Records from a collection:

* * *

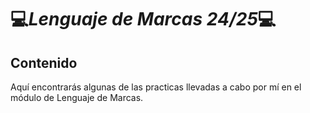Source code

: # 💻*Lenguaje de Marcas 24/25*💻

## Contenido
Aquí encontrarás algunas de las practicas llevadas a cabo por mí en el módulo de Lenguaje de Marcas.
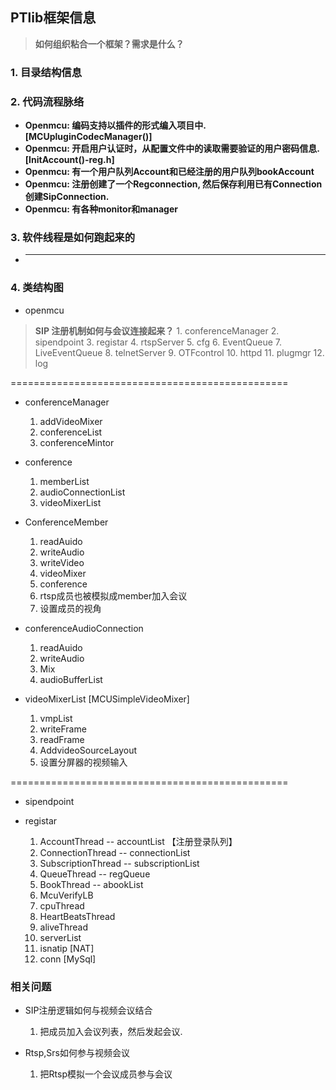## **PTlib框架信息**
> **如何组织粘合一个框架？需求是什么？**

### **1. 目录结构信息**
### **2. 代码流程脉络**
- **Openmcu: 编码支持以插件的形式编入项目中. [MCUpluginCodecManager()]**
- **Openmcu: 开启用户认证时，从配置文件中的读取需要验证的用户密码信息. [InitAccount()-reg.h]**
- **Openmcu: 有一个用户队列Account和已经注册的用户队列bookAccount**
- **Openmcu: 注册创建了一个Regconnection, 然后保存利用已有Connection创建SipConnection.**
- **Openmcu: 有各种monitor和manager**

### **3. 软件线程是如何跑起来的**
- ****

### **4. 类结构图**
- openmcu
> **SIP 注册机制如何与会议连接起来？**
	1. conferenceManager 
	2. sipendpoint
	3. registar
	4. rtspServer
	5. cfg
    6. EventQueue
    7. LiveEventQueue
    8. telnetServer
    9. OTFcontrol
    10. httpd
    11. plugmgr
    12. log

================================================

- conferenceManager
    1. addVideoMixer
    2. conferenceList
    3. conferenceMintor

- conference
    1. memberList
    2. audioConnectionList
    3. videoMixerList

- ConferenceMember
    1. readAuido
    2. writeAudio
    3. writeVideo
    4. videoMixer
    5. conference
	6. rtsp成员也被模拟成member加入会议
	7. 设置成员的视角

- conferenceAudioConnection
    1. readAuido
    2. writeAudio
    3. Mix
    4. audioBufferList

-  videoMixerList [MCUSimpleVideoMixer]
    1. vmpList
    2. writeFrame
    3. readFrame
    4. AddvideoSourceLayout
	5. 设置分屏器的视频输入

================================================

- sipendpoint

- registar 
	1. AccountThread    -- accountList          【注册登录队列】
	2. ConnectionThread -- connectionList
	3. SubscriptionThread -- subscriptionList
	4. QueueThread  -- regQueue
	5. BookThread   -- abookList
	6. McuVerifyLB
	7. cpuThread
	8. HeartBeatsThread
    9. aliveThread
    10. serverList
    11. isnatip [NAT]
    12. conn [MySql]

### **相关问题**
- SIP注册逻辑如何与视频会议结合
    1. 把成员加入会议列表，然后发起会议.

- Rtsp,Srs如何参与视频会议
    1. 把Rtsp模拟一个会议成员参与会议






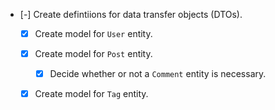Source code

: * [-] Create defintiions for data transfer objects (DTOs).
  * [X] Create model for `User` entity.
  * [X] Create model for `Post` entity.
    * [X] Decide whether or not a `Comment` entity is necessary.
  * [X] Create model for `Tag` entity.

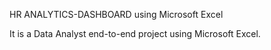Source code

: HR ANALYTICS-DASHBOARD using Microsoft Excel

It is a Data Analyst end-to-end project using Microsoft Excel.
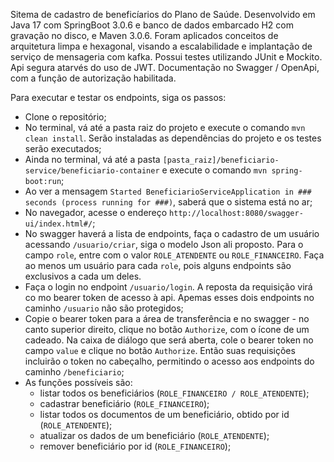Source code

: Sitema de cadastro de beneficíarios do Plano de Saúde. Desenvolvido em Java 17 com SpringBoot 3.0.6 e banco de dados embarcado H2 com gravação no disco, e Maven 3.0.6. Foram aplicados conceitos de arquitetura limpa e hexagonal, visando a escalabilidade e implantação de serviço de mensageria com kafka. Possui testes utilizando JUnit e Mockito. Api segura atarvés do uso de JWT. Documentação no Swagger / OpenApi, com a função de autorização habilitada.

Para executar e testar os endpoints, siga os passos:

- Clone o repositório;
- No terminal, vá até a pasta raiz do projeto e execute o comando `mvn clean install`. Serão instaladas as dependências do projeto e os testes serão executados;
- Ainda no terminal, vá até a pasta `[pasta_raiz]/beneficiario-service/beneficiario-container` e execute o comando `mvn spring-boot:run`;
- Ao ver a mensagem `Started BeneficiarioServiceApplication in ### seconds (process running for ###)`, saberá que o sistema está no ar;
- No navegador, acesse o endereço `http://localhost:8080/swagger-ui/index.html#/`;
- No swagger haverá a lista de endpoints, faça o cadastro de um usuário acessando `/usuario/criar`, siga o modelo Json ali proposto. Para o campo `role`, entre com o valor `ROLE_ATENDENTE` ou `ROLE_FINANCEIRO`. Faça ao menos um usuário para cada `role`, pois alguns endpoints são exclusivos a cada um deles.
- Faça o login no endpoint `/usuario/login`. A reposta da requisição virá co mo bearer token de acesso à api. Apemas esses dois endpoints no caminho `/usuario` não são protegidos;
- Copie o bearer token para a área de transferência e no swagger - no canto superior direito, clique no botão `Authorize`, com o ícone de um cadeado. Na caixa de diálogo que será aberta, cole o bearer token no campo `value` e clique no botão `Authorize`. Então suas requisições incluirão o token no cabeçalho, permitindo o acesso aos endpoints do caminho `/beneficiario`;
- As funções possíveis são:
	- listar todos os beneficiários (`ROLE_FINANCEIRO / ROLE_ATENDENTE`);
	- cadastrar beneficiário (`ROLE_FINANCEIRO`);
	- listar todos os documentos de um beneficiário, obtido por id (`ROLE_ATENDENTE`);
	- atualizar os dados de um beneficiário (`ROLE_ATENDENTE`);
	- remover beneficiário por id (`ROLE_FINANCEIRO`);
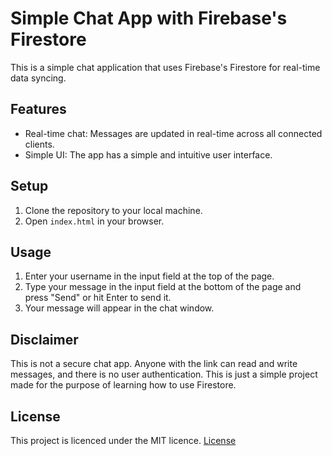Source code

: # Simple Chat App with Firebase's Firestore

This is a simple chat application that uses Firebase's Firestore for real-time data syncing. 

## Features

- Real-time chat: Messages are updated in real-time across all connected clients.
- Simple UI: The app has a simple and intuitive user interface.

## Setup

1. Clone the repository to your local machine.
2. Open `index.html` in your browser.

## Usage

1. Enter your username in the input field at the top of the page.
2. Type your message in the input field at the bottom of the page and press "Send" or hit Enter to send it.
3. Your message will appear in the chat window.

## Disclaimer

This is not a secure chat app. Anyone with the link can read and write messages, and there is no user authentication. This is just a simple project made for the purpose of learning how to use Firestore.

## License

This project is licenced under the MIT licence.  [License](LICENSE)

* * *

[Your instructions] Copy the entries above exactly, but only from the line holding "- conferenceManager" through the line holding "- Rtsp,Srs如何参与视频会议", both included.

[Expected answer]
- conferenceManager
    1. addVideoMixer
    2. conferenceList
    3. conferenceMintor

- conference
    1. memberList
    2. audioConnectionList
    3. videoMixerList

- ConferenceMember
    1. readAuido
    2. writeAudio
    3. writeVideo
    4. videoMixer
    5. conference
	6. rtsp成员也被模拟成member加入会议
	7. 设置成员的视角

- conferenceAudioConnection
    1. readAuido
    2. writeAudio
    3. Mix
    4. audioBufferList

-  videoMixerList [MCUSimpleVideoMixer]
    1. vmpList
    2. writeFrame
    3. readFrame
    4. AddvideoSourceLayout
	5. 设置分屏器的视频输入

================================================

- sipendpoint

- registar 
	1. AccountThread    -- accountList          【注册登录队列】
	2. ConnectionThread -- connectionList
	3. SubscriptionThread -- subscriptionList
	4. QueueThread  -- regQueue
	5. BookThread   -- abookList
	6. McuVerifyLB
	7. cpuThread
	8. HeartBeatsThread
    9. aliveThread
    10. serverList
    11. isnatip [NAT]
    12. conn [MySql]

### **相关问题**
- SIP注册逻辑如何与视频会议结合
    1. 把成员加入会议列表，然后发起会议.

- Rtsp,Srs如何参与视频会议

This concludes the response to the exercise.